An Alexander teacher considers the overall organisation of movement and the effect that has on the overall functioning of individuals. My experience is that there are consistent benefits to be had by individuals with chronic conditions through the examination and diagnosis of the organisation of movement.

For Gina, it was obvious that the excess effort that she brought to bear to her activities was impacting on her well-being including that of her feet. After having been given such negative messages about her future, I knew that it was essential to demonstrate to her that improvement was possible.

Some delicate guidance of her movement with my hands provided an opportunity for her to experience savings in tension. Her stature changed, her alignment also. It’s slightly complicated to describe the series of guided movements that I assisted her to explore. However, after a short time I said to her, ” I thought you told me you had flat feet?” She nodded agreement. Then I said, “Well what do you call those?” pointing to the arches of her feet that had risen. Madeleine burst into tears as did Gina.  After a short moment I said,” You need to understand that it will take you some time to learn how to do this for yourself. You will need to learn to move differently with much less tension but as you learn your body and your feet will reward you.”

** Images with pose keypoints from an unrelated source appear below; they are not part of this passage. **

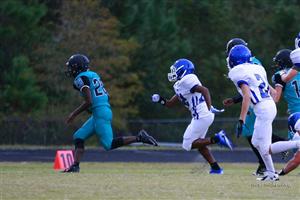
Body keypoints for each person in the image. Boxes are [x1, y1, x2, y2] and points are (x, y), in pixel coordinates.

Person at [64, 54, 158, 172]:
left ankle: (139, 138)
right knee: (79, 136)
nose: (70, 70)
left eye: (71, 67)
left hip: (101, 114)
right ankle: (75, 166)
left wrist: (74, 114)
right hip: (100, 112)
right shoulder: (93, 74)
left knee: (108, 144)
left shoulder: (80, 78)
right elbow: (104, 95)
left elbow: (89, 101)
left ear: (77, 67)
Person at [151, 58, 233, 175]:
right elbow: (170, 103)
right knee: (200, 144)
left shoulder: (188, 79)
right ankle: (216, 168)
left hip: (202, 115)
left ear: (183, 70)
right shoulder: (181, 84)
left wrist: (209, 108)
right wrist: (160, 100)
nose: (173, 72)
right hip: (201, 116)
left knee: (187, 144)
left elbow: (205, 90)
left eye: (175, 69)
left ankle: (218, 138)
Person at [223, 38, 286, 176]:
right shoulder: (257, 67)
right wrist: (279, 84)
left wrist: (241, 119)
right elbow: (271, 92)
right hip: (265, 106)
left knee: (264, 146)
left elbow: (247, 95)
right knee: (256, 141)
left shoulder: (237, 71)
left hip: (262, 108)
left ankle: (271, 172)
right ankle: (269, 170)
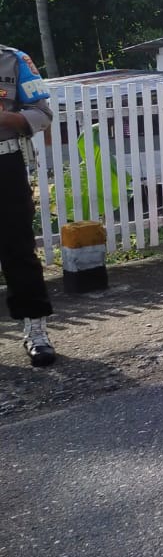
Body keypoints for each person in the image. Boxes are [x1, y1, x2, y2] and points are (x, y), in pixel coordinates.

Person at [1, 44, 56, 366]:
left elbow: (42, 113)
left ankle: (36, 330)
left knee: (18, 250)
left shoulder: (14, 60)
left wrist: (8, 118)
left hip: (5, 166)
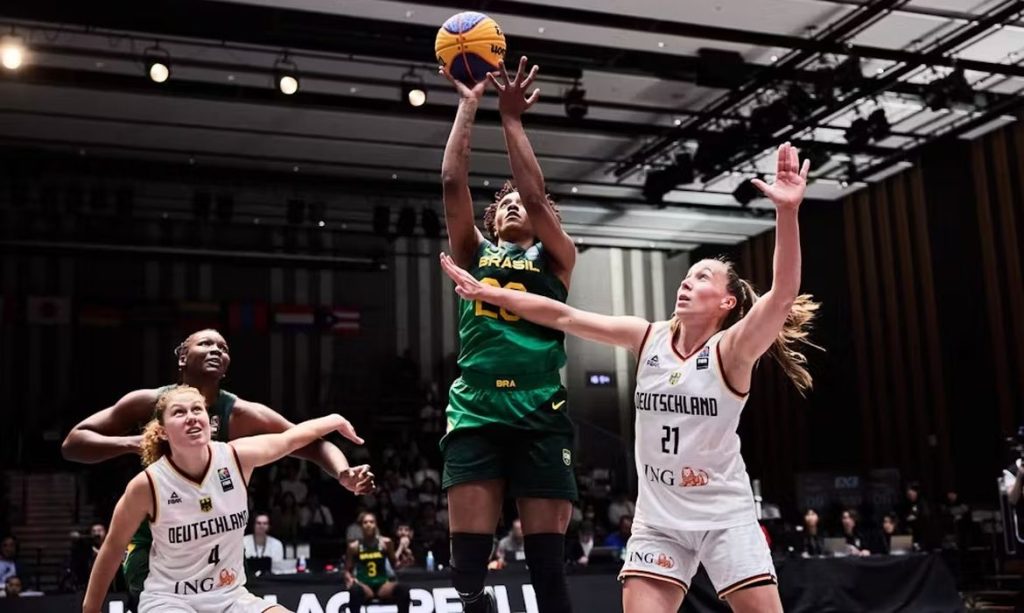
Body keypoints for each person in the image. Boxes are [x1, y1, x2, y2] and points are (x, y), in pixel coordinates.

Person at [440, 143, 818, 613]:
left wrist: (787, 213)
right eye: (688, 276)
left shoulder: (733, 349)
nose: (687, 282)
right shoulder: (647, 338)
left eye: (702, 278)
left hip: (724, 514)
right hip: (659, 519)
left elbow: (782, 295)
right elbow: (564, 315)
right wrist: (489, 292)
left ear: (727, 304)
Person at [62, 329, 374, 607]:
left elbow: (307, 442)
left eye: (223, 347)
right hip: (158, 543)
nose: (216, 350)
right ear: (183, 357)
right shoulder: (149, 404)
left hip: (218, 538)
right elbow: (73, 443)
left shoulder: (240, 415)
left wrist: (343, 471)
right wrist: (134, 444)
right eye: (206, 343)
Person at [438, 56, 579, 613]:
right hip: (476, 408)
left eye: (526, 204)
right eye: (508, 205)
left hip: (540, 408)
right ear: (494, 222)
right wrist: (469, 104)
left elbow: (538, 197)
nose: (518, 206)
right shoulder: (476, 254)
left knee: (548, 571)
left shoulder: (559, 259)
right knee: (466, 572)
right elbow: (452, 181)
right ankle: (478, 603)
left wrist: (513, 121)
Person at [344, 512, 410, 613]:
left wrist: (403, 562)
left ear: (376, 525)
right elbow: (347, 570)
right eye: (365, 522)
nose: (368, 525)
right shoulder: (354, 547)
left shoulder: (386, 543)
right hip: (364, 585)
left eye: (371, 522)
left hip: (382, 584)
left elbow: (394, 564)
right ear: (361, 526)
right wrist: (350, 579)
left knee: (403, 589)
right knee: (355, 591)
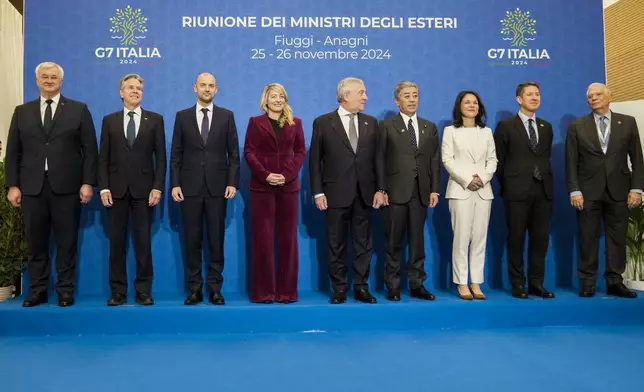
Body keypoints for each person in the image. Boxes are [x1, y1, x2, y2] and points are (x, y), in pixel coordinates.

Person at [4, 61, 98, 307]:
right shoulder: (22, 112)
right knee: (36, 243)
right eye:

The last time I saw Gina she had finished her first year at high school. She had had regular Alexander lessons for about six months and then continued to have refresher lessons once a month and then once a quarter for some time after that.   Once confident that Gina could maintain her ease of movement without further intervention I said “Good Bye” to her and Madeleine for a final time  and I couldn’t help but notice the beautiful red shoes that she had on.